Vision Language Models (VLM)
Bridging the gap between sight and language: How models like GPT-4V and LLaVA understand and reason about images.
Seeing is Believing
Vision Language Models (VLMs) combine a vision encoder (like ViT) with a language model (LLM) to perform tasks that require understanding both modalities. They can analyze photos, read charts, solve math problems from screenshots, and caption complex scenes.
Architecture: The Projector
The magic of a VLM lies in how it connects image data to text data. This is done via a Multimodal Projector.
- Vision Encoder: (e.g., CLIP-ViT) Breaks the image into patches and converts them into embeddings.
- Projector (Adapter): A simple neural layer (Linear or MLP) that translates these "image embeddings" into "token embeddings" that the LLM understands.
- Language Model: The LLM treats these translated image tokens just like text words, allowing it to "read" the image.
LLaVA: Large Language and Vision Assistant
LLaVA is the leading open-source architecture for VLMs. It connects a CLIP vision encoder to Llama/Vicuna using a simple projection layer, trained on visual instruction data.
Implementation: Running a VLM
Using the transformers library to perform Visual Question Answering (VQA) with LLaVA:
from transformers import LlavaNextProcessor, LlavaNextForConditionalGeneration
import torch
from PIL import Image
import requests
# 1. Load Model
model_id = "llava-hf/llava-v1.6-mistral-7b-hf"
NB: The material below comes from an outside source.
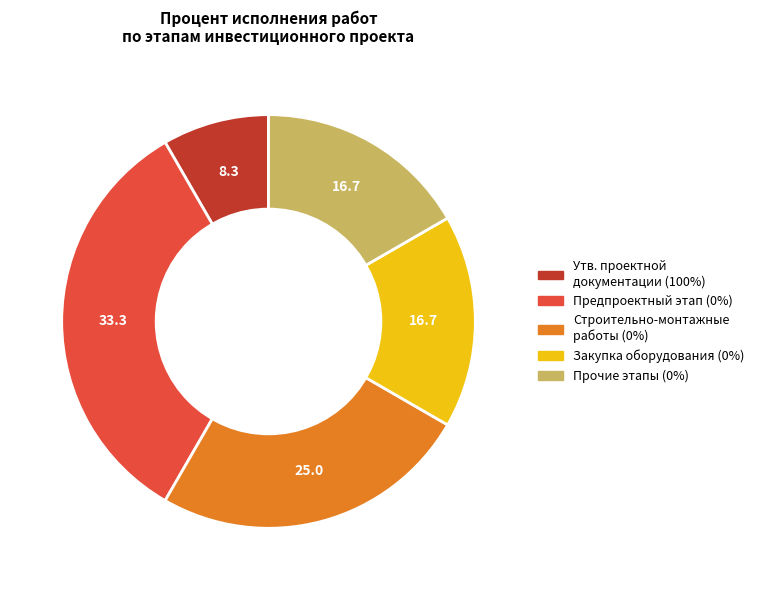

Is there a majority slice in this chart?

No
processor = LlavaNextProcessor.from_pretrained(model_id)
model = LlavaNextForConditionalGeneration.from_pretrained(
model_id,
torch_dtype=torch.float16,
low_cpu_mem_usage=True
)
model.to("cuda")
# 2. Load Image
url = "https://github.com/haotian-liu/LLaVA/blob/main/images/view.jpg?raw=true"
image = Image.open(requests.get(url, stream=True).raw)
# 3. Prompt the Model
prompt = "[INST] \nWhat is shown in this image and what time of day is it? [/INST]"
inputs = processor(prompt, image, return_tensors="pt").to("cuda")
# 4. Generate Response
output = model.generate(**inputs, max_new_tokens=100)
print(processor.decode(output[0], skip_special_tokens=True))
Capabilities & Limitations
OCR & Reasoning
Can read text in images and perform math or coding tasks based on it.
Spatial Hallucination
VLMs often struggle with precise counting or identifying exact spatial coordinates (left/right) of objects.